Behavior is only half of the picture. An audioanimatronic puppet or an
interactive video can approximate human behavior to an impressive
extent, but they can't approximate human experience to any extent
whatsoever.

> >> Everything the
> >> software causes can also be explained in terms of phydical
> >> interactions at lower levels.
>
> > Definitely, but the reasons that we have for causing those changes in
> > the semiconductor material are not semiconductor logics. They use
> > hardware logic to to get the hardware to do software logic, just as
> > the mind uses the brain's hardware to remember, imagine, plan, or
> > execute what the mind wants it to. What the mind wants is influenced
> > by the brain, but the brain is also influenced directly by the mind.
>
> What you call the mind influencing the brain is consistent with the
> mechanistic interaction of particles.

What do you mean by consistent? Is it consistent with the mechanistic
interaction of serotonin that it would want to conduct a symphony or
invent a new word for 'cool'? If you deem all phenomena in the
universe to be a priori mechanistic, then that word has no meaning. If
you want it to mean something then you have to allow that some
phenomena are not mechanistic. In that case, if you had to say that
something in the cosmos was not mechanical, what might that something
be if not human feeling, imagination, creativity and free will?

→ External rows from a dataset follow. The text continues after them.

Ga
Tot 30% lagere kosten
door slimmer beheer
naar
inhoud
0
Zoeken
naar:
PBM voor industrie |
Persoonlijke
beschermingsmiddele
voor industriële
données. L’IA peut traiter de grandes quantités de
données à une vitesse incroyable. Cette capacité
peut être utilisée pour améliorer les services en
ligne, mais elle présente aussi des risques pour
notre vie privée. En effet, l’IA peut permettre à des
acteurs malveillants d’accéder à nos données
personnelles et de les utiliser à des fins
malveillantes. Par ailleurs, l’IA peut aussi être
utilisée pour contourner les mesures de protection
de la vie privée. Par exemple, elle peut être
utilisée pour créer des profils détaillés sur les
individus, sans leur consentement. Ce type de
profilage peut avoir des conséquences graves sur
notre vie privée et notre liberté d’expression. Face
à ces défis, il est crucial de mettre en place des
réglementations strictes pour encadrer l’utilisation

> There is a certain physical
> chain of events and you say, "yep, that was my mind influencing my
> brain to have a cup of coffee". Just as in a computer there is a
> certain chain of events and you say "yep, that was the computer
> calculating the digits of pi".

It's not only a chain of events. It's also simultaneously orchestrated
across many different regions of the brain. The thing is alive. It is
not a mechanism that does the same thing over and over. It can behave
that way also, but it's not very good at that - which is why we need
machines and computers to do the repetitive tasks with high precision
that are somewhat alien to our capabilities.

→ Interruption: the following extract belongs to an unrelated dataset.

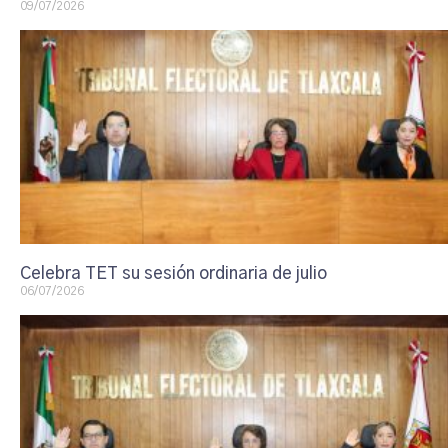
09/07/2026
Celebra TET su sesión ordinaria de julio
06/07/2026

I understand why the simple existence of free will seems threatening,
but it's really nothing to be afraid of. It's just the complement of
determinism arising from the 1-p topology of temporal privacy rather
than the 3-p public spatial topology. You cannot deny that we care
whether we live or die, and that implies that we differentiate between
the two. Substance monism can't explain that fact without tortured
logic which nullifies ordinary subjectivity.